🤖 AI Summary
In multi-spectral pedestrian detection, sparse annotations lead to low-quality pseudo-labels and excessive model reliance on limited ground-truth labels. To address this, we propose SAMPD, a framework that leverages cross-modal knowledge guidance to generate high-fidelity pseudo-labels and dynamically fuses ground-truth and pseudo-labels to enhance pedestrian appearance diversity. Its core contributions are: (1) Multi-spectral Pedestrian-aware Adaptive Weighting (MPAW), which models pseudo-label confidence in a modality-aware manner; (2) Positive Pseudo-label Enhancement (PPE), improving the discriminability of pseudo-labels; and (3) Adaptive Pedestrian Retrieval Augmentation (APRA), strengthening cross-modal feature alignment and collaborative training.
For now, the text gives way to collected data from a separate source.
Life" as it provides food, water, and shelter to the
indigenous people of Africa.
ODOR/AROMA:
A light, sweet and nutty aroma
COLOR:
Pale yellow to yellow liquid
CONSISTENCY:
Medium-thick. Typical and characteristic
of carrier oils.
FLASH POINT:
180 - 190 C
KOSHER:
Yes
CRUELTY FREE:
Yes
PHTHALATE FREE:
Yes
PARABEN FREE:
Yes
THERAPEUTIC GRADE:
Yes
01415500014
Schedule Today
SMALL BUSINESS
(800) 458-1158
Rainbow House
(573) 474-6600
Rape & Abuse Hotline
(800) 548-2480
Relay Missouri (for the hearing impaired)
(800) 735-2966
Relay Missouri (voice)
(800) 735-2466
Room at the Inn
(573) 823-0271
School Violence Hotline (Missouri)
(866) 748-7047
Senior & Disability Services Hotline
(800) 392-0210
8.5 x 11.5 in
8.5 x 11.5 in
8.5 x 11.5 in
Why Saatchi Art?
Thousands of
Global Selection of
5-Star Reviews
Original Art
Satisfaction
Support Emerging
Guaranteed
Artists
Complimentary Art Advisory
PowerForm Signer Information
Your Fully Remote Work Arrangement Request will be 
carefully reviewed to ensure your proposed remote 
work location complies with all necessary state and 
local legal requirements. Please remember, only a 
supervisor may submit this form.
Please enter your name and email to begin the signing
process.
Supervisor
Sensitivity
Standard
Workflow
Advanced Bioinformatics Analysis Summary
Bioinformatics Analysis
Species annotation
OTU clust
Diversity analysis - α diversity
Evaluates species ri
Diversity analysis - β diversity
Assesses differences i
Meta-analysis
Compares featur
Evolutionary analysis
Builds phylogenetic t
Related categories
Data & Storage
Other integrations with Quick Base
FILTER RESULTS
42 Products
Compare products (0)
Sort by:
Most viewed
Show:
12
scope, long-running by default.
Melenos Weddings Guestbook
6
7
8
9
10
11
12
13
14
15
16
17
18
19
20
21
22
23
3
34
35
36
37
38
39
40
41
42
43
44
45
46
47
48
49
Evaluated under multi-spectral sparse-labeling settings, SAMPD achieves significant improvements in detection accuracy, while pseudo-label quality and model generalization both reach state-of-the-art performance.
📝 Abstract
Although existing Sparsely Annotated Object Detection (SAOD) approches have made progress in handling sparsely annotated environments in multispectral domain, where only some pedestrians are annotated, they still have the following limitations: (i) they lack considerations for improving the quality of pseudo-labels for missing annotations, and (ii) they rely on fixed ground truth annotations, which leads to learning only a limited range of pedestrian visual appearances in the multispectral domain. To address these issues, we propose a novel framework called Sparsely Annotated Multispectral Pedestrian Detection (SAMPD). For limitation (i), we introduce Multispectral Pedestrian-aware Adaptive Weight (MPAW) and Positive Pseudo-label Enhancement (PPE) module. Utilizing multispectral knowledge, these modules ensure the generation of high-quality pseudo-labels and enable effective learning by increasing weights for high-quality pseudo-labels based on modality characteristics. To address limitation (ii), we propose an Adaptive Pedestrian Retrieval Augmentation (APRA) module, which adaptively incorporates pedestrian patches from ground-truth and dynamically integrates high-quality pseudo-labels with the ground-truth, facilitating a more diverse learning pool of pedestrians. Extensive experimental results demonstrate that our SAMPD significantly enhances performance in sparsely annotated environments within the multispectral domain.